In very sad news, today, it seems one of my all-time heroes, Jet Black of The Stranglers, has passed away at the age of 84, dying peacefully at home surrounded by his family.
I’ve spoken of my adoration for The Stranglers a thousand times here on this blog, so this one hits me pretty hard. An iconic presence since the band’s mid-`70s inception, drummer Jet Black – also boasting inarguably the coolest punk rock moniker ever – was already 39 when 1977’s summer of punk dawned. Like the scowly band he founded, Jet was the embodiment of wilfull contrarianism in an era of herd mentality. For a start, having honed his chops in jazz, Jet Black could actually play. And quite unlike the acne-speckled, safety-pin-punctured teenagers in the bands of the day, Jet Black was an unapologetically older, portly gentleman who even deigned to sport facial hair (as if having a keyboard player in the ranks of The Stranglers wasn’t heresy enough). But if punk was all about disdain for convention, what could possibly be more punk than eschewing the subculture’s own rigid uniformity?

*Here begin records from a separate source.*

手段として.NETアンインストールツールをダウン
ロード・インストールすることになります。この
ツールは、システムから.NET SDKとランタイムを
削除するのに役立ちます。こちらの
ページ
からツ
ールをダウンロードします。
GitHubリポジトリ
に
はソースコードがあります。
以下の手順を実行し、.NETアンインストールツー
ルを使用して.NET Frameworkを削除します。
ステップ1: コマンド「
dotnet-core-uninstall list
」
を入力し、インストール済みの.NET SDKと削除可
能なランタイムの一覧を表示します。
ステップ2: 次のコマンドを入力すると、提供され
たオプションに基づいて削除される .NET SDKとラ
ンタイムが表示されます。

Helming the band through their post-pub-rock years into the breach of punk and giddily antagonizing all and sundry along the way, Jet Black and The Stranglers happily played up their differences and continued to evolve where many ran aground. After two albums of still palpably bracing punk (the endearingly nasty Rattus Norvigicus and No More Heroes) the band started to shift gears into more experimental territory with Black and White, while simultaneously retaining their richly cultivated air of menace.
Later eras found the band morphing further still, then shedding members along the way and continuing to evolve. Jet finally stepped down from the drum kit, officially, in 2018, but even the last time I saw the band perform here in New York City at the Highland Ballroom in 2013, Jet was not with them.
Strangely enough, in more recent years, my own son Oliver has become a sizable fan of The Stranglers. Many recent evenings have heard him sequestered in his room trying to play “Peaches” on his acoustic guitar. He, too, will be crushed by this news.
Goodnight, farewell and thank you, Jet Black. You will be sorely missed.